◆ WORK ORDER ◆
Answer these questions using the child-protection standards text below:
1. Within how many hours of receiving a report must the agency decide how it will be handled?
2. What two tracks can a differential response system use?
3. Which law must the agency make sure it follows when working with the tribe or Indian agency?

━━ TEXT BLOCK


  • PA-CFS 4.03

    Reporters of abuse and neglect are informed about:

    1. the agency’s responsibilities, including protection of reporters’ identities;
    2. the process for screening and investigation;
    3. whether reporters can have any ongoing role in the screening or investigation process; and
    4. the result of the screening or investigation, unless prohibited by law or court order.

    Interpretation: Procedures for informing reporters about the result of the screening or investigation may vary. For example, while some jurisdictions may require active follow-up with reporters, others may expect reporters to call back to the hotline if they wish to find out about the results of the process.

  • FP
    PA-CFS 4.04

    Within 24 hours of receiving a report, standardized decision-making criteria and supervisory/clinical consultation are used to determine if a report meets the state’s statutory definition of child maltreatment, and if it will be:

    1. accepted for agency response;
    2. screened out; and/or
    3. reported to other authorities.

    Interpretation: The agency should ensure it has appropriate staffing to meet these timeframes. 

    Interpretation: States should examine existing statutory definitions of child abuse, neglect, and/or abandonment to identify if and how unregulated custody transfer fits within established definitions, and ensure that staff understand how to apply those protocols to cases of unregulated custody transfer, as appropriate.

    Note: Some agencies may establish differential response systems whereby they employ two different pathways for responding to reports of child abuse and neglect based on the severity of the allegation – a traditional “investigation” track for more serious maltreatment allegations, or an alternative “assessment” track for lower-risk cases.

  • FP
    PA-CFS 4.05

    When reports are accepted for CPS response, standardized decision-making criteria are used to establish how quickly the agency should respond to the referral, based on the family’s situation and the nature of the alleged maltreatment.

    Interpretation: As with PA-CFS 4.04, supervisory personnel should be involved in the determination of response time.

    Note: See PA-CFS 5.01 for more information regarding timeframes for agency response.

  • FP
    PA-CFS 4.06

    The agency identifies American Indian and Alaska Native children during screening and has a process to ensure outreach and collaboration with the tribe or Indian agency to: 

    1. determine jurisdiction; 
    2. ensure compliance with the Indian Child Welfare Act; 
    3. provide families with information regarding their rights under the Indian Child Welfare Act; 
    4. participate in assessment and service planning to determine the most appropriate plans for children and families; and 
    5. maintain connections between children, their extended family, and their tribes.

━━━━
━━ LISTED RECORDS

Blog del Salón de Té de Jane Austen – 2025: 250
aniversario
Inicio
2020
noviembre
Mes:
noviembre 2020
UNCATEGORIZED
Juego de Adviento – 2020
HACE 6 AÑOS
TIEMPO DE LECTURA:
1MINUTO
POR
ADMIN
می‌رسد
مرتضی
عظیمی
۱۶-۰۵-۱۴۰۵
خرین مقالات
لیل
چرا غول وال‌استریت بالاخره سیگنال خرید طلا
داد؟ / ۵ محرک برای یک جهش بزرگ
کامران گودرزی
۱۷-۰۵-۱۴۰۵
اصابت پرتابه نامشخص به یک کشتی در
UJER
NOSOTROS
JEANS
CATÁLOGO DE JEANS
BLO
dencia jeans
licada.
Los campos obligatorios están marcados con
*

━━━━
━━ LISTED RECORDS

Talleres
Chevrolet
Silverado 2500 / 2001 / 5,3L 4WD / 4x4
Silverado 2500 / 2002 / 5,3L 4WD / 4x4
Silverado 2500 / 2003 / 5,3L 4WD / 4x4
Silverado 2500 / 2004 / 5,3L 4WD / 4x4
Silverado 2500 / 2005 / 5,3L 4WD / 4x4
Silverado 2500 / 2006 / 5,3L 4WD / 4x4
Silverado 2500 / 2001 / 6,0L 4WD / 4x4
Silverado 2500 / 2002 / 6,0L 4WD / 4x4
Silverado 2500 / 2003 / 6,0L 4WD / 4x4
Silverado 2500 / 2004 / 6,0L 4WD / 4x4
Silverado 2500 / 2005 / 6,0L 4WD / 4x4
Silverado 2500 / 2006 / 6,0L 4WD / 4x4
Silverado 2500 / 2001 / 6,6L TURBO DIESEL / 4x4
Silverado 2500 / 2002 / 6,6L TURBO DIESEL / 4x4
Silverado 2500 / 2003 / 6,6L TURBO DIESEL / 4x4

━━━━

◆ ANSWER BELOW ◆
1. Within 24 hours.
2. A traditional "investigation" track for more serious maltreatment allegations, and an alternative "assessment" track for lower-risk cases.
3. The Indian Child Welfare Act.